**WHAT TO WORK ON:** Scan the records beneath this line for the line holding "1. Save an edited file to disk." and the line holding "1. Can check a", then transcribe exactly those two and all lines between.

Source texts of formatted documents
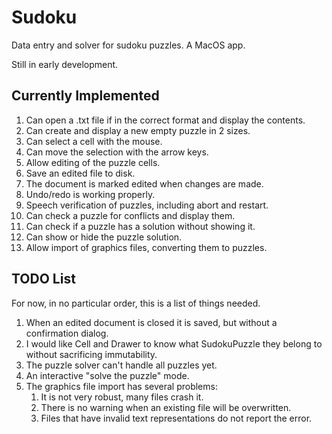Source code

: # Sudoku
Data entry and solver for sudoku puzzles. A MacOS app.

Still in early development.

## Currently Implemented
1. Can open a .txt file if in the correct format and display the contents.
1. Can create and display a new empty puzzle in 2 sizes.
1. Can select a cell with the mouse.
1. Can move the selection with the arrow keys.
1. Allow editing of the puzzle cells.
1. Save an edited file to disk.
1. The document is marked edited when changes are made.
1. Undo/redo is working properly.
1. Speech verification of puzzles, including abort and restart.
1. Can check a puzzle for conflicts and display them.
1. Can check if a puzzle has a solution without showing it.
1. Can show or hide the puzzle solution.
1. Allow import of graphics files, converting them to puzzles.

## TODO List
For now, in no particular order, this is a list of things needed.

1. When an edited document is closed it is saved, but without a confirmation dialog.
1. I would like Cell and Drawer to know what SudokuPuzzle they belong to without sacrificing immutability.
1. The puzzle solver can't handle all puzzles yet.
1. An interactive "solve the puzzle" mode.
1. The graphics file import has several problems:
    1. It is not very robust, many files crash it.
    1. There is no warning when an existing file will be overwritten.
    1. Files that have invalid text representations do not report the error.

...

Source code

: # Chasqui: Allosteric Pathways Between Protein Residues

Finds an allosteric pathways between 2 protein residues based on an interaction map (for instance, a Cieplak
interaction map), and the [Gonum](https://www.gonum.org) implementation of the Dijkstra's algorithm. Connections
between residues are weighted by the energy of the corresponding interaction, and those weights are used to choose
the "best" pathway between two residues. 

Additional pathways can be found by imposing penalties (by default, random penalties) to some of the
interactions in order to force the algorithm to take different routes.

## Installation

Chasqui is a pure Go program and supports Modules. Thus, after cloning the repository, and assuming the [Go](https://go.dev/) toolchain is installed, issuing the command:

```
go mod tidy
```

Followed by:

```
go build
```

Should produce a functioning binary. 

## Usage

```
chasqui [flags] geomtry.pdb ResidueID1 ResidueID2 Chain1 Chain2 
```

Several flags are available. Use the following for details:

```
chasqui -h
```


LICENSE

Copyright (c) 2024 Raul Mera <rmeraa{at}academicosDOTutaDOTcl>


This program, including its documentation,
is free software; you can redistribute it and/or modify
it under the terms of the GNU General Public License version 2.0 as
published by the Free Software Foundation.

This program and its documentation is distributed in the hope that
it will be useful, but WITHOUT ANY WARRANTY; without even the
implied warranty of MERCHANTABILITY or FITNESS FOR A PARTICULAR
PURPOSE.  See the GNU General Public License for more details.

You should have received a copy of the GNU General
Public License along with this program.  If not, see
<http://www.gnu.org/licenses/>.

**ANSWER SECTION:**
1. Save an edited file to disk.
1. The document is marked edited when changes are made.
1. Undo/redo is working properly.
1. Speech verification of puzzles, including abort and restart.
1. Can check a puzzle for conflicts and display them.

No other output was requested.